Chinese companies are now running career talks, networking sessions, and specialised recruitment drives focused on large language models, AI algorithms, and cybersecurity.


Ant Group recently revealed that more than 70% of technical positions in its 2026 spring graduate recruitment campaign would focus directly on AI.


The salary race is intensifying alongside that demand.


Chinese recruitment platform Zhaopin reported that AI engineers now earn the highest salaries in China’s technology industry. Average monthly pay stands at 20,804 yuan, higher than salaries for chip engineers, software developers, and mobile specialists.


Top doctoral candidates with strong publication records can secure packages worth several multiples of that figure.


AI and robotics specialists remain among the hardest roles to fill in China. Robert Half’s 2026 China Technology Salary Guide found that 66% of technology leaders are willing to pay premium salaries for highly specialised AI talent.


HR dilemma


The competition is creating growing pressure for HR leaders across Asia.


Banks, healthcare firms, consultancies, and professional services companies are increasingly competing against deep-pocketed technology giants for the same limited AI talent pool.


ManpowerGroup found that AI Model and Application Development and AI Literacy have become Singapore’s hardest-to-fill skill categories for the first time in 2026.

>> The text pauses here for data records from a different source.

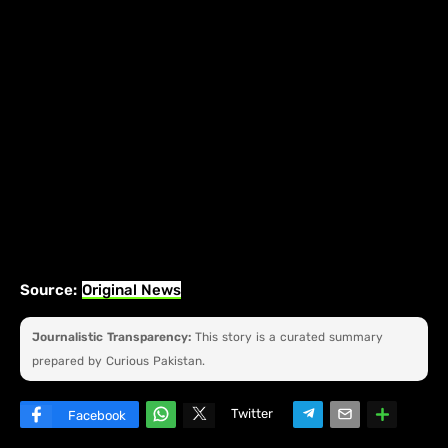
Source:
Original News
Journalistic Transparency:
This story is a curated summary
prepared by Curious Pakistan.
Twitter
Facebook
W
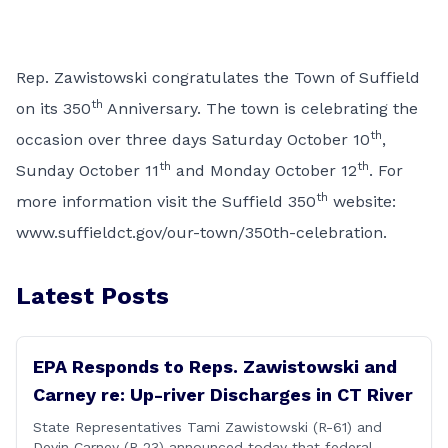
Rep. Zawistowski congratulates the Town of Suffield
th
on its 350
Anniversary. The town is celebrating the
th
occasion over three days Saturday October 10
,
th
th
Sunday October 11
and Monday October 12
. For
th
more information visit the Suffield 350
website:
www.suffieldct.gov/our-town/350th-celebration
.
Latest Posts
EPA Responds to Reps. Zawistowski and
Carney re: Up-river Discharges in CT River
State Representatives Tami Zawistowski (R-61) and
Devin Carney (R-23) announced today that federal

Overall, 71% of employers in Singapore reported difficulty hiring skilled professionals.


For many companies, compensation alone is no longer enough.


Chinese tech firms are also offering access to large-scale computing infrastructure, rapid product development environments, and products serving massive user bases. Those opportunities carry strong appeal for research-focused graduates.


Language capability is also influencing recruitment decisions, with firms prioritising candidates able to work directly with Chinese-speaking headquarters teams.


Singapore response


The aggressive overseas hiring push comes as Singapore strengthens its own AI ambitions.


The government committed more than S$1 billion towards AI research and talent development between 2025 and 2030 under its updated national AI strategy.


Singapore also established a National AI Council chaired by Prime Minister Lawrence Wong to guide long-term AI policy and development.


In May 2026, the country unveiled refreshed AI priorities that included plans to develop bilingual AI talent and deepen AI literacy across the workforce.


Yet the growing pull of international technology firms is raising questions over whether domestic investment alone will be enough to retain top-tier researchers.


Global contest


The battle for AI talent is becoming increasingly global and increasingly structural.


The World Economic Forum projects AI specialist roles will grow by 40% annually through 2030, making external hiring alone an unsustainable strategy for many organisations.


HR leaders are now shifting towards long-term workforce planning, internal upskilling, and closer partnerships with universities.


Across Asia, the race for AI talent is no longer simply about salaries. It is becoming a wider contest over research access, computing power, career growth, and control of the technologies shaping the next generation of the global economy.